In Hamilton's Mathematical Gauge Theory he gives the following theorem:
Let $\varphi: G \rightarrow H$ be a homomorphism between Lie groups and $\varphi_*: \mathfrak{g} \rightarrow \mathfrak{h}$ the induced homomorphism on Lie algebras. Then $$\varphi(\exp{X}) = \exp{(\varphi_*X)} \quad \forall X \in \mathfrak{g}.$$
His proof is the following:
Consider the curve $\gamma(t) = \varphi(\exp{tx})$ for $t \in \mathbb{R}$. Then $$\gamma(0) = \varphi(e) = e$$ and $$\dot{\gamma}(t) = D_{(\exp{tX})} \varphi \Big( \frac{d}{ds}\Big|_{s=t} \exp{sX}\Big) \\ = D_{(\exp{tX})} \varphi (X_{(\exp{tX})}) \\ = D_e(\varphi \circ L_{(\exp{tX})})(X_e) \\ = D_e(L_{(\varphi(\exp{tX})}) \circ \varphi)(X_e) \\ = (\varphi_* X)_{\gamma(t)}.$$ Here we used that $\varphi$ is a homomorphism and $X$ left-invariant. We conclude that $\gamma$ is the (unique) integral curve of the left-invariant vector field $\varphi_*X$ through $e\in H$ and therefore $$\exp(\varphi_*X) = \gamma(1) = \varphi(\exp{X}).$$
In his notation, $e$ is the identity element of the Lie group, $D_x$ represents the differential evaluated at $x$, and $L_x$ represents left multiplication by $x$.

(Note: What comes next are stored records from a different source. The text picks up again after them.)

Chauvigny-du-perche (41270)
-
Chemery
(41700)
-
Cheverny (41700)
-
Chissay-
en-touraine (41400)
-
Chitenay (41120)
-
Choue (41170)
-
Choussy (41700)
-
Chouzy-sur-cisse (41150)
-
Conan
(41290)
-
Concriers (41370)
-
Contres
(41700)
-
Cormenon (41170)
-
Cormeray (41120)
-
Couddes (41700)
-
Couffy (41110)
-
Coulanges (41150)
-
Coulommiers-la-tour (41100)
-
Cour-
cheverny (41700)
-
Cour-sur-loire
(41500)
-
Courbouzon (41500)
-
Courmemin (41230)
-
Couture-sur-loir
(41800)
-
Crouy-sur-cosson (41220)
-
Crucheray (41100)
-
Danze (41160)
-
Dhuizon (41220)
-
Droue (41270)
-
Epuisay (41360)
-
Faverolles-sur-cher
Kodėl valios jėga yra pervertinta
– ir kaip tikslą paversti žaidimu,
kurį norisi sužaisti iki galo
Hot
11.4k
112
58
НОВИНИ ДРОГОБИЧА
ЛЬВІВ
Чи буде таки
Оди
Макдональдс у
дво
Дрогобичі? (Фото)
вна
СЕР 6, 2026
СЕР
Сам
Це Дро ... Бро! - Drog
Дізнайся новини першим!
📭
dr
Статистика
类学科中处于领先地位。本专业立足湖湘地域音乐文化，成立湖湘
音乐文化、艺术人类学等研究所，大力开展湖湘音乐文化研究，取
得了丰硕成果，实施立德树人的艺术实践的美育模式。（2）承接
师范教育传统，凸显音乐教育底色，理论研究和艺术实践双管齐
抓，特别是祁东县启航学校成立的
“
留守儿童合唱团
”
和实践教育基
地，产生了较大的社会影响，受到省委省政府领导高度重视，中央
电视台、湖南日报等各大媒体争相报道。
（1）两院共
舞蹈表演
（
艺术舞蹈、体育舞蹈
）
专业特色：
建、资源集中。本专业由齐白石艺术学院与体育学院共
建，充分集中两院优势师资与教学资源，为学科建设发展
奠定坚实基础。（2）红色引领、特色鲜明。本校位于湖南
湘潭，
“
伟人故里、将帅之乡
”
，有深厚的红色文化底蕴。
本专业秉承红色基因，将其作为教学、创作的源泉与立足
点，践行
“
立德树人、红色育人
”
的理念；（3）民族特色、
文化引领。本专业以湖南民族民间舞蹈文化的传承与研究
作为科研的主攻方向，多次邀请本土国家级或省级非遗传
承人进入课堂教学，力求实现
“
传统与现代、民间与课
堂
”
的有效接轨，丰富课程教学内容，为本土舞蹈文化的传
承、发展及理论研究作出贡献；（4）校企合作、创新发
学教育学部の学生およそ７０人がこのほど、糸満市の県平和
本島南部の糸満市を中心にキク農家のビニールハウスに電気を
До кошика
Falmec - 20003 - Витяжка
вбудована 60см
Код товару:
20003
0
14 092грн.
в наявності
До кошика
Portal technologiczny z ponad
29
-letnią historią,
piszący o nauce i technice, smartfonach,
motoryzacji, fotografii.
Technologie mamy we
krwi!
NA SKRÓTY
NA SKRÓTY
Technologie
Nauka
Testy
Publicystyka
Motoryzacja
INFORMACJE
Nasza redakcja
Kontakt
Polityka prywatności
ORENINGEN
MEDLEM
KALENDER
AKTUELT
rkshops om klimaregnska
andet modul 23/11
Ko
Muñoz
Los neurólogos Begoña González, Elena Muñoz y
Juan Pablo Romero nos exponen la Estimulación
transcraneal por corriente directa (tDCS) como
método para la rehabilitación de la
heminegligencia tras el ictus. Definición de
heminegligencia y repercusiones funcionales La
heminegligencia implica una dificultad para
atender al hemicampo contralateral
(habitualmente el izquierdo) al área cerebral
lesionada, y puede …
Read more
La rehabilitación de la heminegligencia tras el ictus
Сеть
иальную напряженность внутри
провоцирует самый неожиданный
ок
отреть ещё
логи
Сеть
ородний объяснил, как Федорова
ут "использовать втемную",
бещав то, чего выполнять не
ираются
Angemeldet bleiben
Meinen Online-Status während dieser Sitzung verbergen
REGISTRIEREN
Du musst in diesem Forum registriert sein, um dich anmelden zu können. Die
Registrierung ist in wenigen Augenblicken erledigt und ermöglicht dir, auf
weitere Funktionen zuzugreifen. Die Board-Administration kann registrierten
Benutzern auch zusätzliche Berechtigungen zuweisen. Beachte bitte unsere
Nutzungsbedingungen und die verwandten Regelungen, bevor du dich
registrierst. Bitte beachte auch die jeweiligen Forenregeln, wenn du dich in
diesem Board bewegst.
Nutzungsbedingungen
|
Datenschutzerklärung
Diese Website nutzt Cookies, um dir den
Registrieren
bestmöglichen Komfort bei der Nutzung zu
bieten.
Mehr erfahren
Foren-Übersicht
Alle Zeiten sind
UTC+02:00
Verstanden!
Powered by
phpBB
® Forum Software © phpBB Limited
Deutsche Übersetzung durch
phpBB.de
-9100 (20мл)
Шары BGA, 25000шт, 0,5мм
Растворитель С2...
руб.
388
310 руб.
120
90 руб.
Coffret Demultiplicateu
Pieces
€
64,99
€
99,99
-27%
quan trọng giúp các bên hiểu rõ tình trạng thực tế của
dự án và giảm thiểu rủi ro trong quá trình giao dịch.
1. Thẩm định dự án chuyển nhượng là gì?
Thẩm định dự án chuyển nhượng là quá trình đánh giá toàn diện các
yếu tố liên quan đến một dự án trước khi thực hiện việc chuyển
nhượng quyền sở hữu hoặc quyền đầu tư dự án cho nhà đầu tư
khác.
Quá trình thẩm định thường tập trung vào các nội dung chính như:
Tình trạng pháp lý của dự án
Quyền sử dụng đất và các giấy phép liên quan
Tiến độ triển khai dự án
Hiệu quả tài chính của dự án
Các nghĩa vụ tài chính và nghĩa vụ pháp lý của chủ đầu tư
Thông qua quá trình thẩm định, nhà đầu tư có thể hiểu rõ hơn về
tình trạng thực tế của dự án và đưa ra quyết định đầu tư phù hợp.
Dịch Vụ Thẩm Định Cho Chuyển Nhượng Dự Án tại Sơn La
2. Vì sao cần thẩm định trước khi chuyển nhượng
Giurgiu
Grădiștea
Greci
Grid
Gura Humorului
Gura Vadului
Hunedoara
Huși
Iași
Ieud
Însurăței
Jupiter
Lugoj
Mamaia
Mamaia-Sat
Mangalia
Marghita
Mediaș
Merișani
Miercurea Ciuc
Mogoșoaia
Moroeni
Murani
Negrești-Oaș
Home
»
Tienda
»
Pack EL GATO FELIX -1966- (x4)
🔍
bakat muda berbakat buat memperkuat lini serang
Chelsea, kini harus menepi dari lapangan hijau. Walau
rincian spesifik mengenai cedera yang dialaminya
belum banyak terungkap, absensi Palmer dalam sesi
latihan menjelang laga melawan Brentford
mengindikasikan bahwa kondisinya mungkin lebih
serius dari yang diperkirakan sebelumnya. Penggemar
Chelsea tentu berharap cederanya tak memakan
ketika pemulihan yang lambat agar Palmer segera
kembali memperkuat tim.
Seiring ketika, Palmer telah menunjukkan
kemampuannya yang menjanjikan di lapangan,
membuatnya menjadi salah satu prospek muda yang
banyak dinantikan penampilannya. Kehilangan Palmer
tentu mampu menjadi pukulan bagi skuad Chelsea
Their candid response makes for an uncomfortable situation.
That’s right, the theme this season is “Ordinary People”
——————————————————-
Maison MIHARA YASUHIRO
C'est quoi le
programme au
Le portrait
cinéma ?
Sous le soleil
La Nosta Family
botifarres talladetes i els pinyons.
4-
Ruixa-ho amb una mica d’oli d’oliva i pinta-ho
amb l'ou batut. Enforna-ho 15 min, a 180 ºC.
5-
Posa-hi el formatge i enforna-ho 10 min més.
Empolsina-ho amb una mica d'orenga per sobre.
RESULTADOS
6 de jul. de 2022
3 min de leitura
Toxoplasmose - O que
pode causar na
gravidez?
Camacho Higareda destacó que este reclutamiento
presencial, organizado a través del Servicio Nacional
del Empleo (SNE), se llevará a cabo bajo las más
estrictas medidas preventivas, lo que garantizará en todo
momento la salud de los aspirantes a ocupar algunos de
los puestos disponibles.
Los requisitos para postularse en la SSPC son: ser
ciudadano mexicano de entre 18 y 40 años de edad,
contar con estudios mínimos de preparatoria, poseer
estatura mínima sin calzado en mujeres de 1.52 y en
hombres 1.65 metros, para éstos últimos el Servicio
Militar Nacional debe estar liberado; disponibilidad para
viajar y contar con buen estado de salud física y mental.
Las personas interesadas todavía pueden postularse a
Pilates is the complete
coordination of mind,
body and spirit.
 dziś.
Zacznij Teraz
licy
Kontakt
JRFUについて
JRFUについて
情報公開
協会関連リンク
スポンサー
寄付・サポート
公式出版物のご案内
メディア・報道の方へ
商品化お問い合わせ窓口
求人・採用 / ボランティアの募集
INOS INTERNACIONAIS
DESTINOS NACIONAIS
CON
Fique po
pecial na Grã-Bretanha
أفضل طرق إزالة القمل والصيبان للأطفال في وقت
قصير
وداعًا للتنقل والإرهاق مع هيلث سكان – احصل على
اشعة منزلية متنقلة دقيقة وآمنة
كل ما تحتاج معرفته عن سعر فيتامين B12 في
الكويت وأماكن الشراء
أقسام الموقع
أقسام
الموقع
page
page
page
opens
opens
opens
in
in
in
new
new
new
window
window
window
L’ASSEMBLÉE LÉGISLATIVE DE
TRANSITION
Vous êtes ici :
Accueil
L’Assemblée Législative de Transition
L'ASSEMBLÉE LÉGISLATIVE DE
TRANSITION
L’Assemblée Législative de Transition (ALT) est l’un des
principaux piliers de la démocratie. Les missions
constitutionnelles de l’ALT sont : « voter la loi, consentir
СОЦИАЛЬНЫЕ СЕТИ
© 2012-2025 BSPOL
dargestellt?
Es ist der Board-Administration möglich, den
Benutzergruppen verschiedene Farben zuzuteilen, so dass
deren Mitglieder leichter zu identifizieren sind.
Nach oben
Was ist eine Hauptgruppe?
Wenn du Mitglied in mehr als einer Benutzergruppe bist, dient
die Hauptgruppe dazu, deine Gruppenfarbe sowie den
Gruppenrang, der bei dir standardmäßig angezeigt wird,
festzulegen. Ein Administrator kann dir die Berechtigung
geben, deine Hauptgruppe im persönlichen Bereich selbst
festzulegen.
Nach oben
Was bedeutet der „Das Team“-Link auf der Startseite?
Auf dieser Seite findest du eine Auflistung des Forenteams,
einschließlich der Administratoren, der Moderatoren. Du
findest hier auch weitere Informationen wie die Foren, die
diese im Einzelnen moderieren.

I am confused on how he what he does at each step on the string of equalities used in calculating $\dot{\gamma}(t)$. It looks like the first step he uses the chain rule. In the second step he evaluates the inner derivative and uses the fact that $X$ is left-invariant. What does he do for the remaining equalities?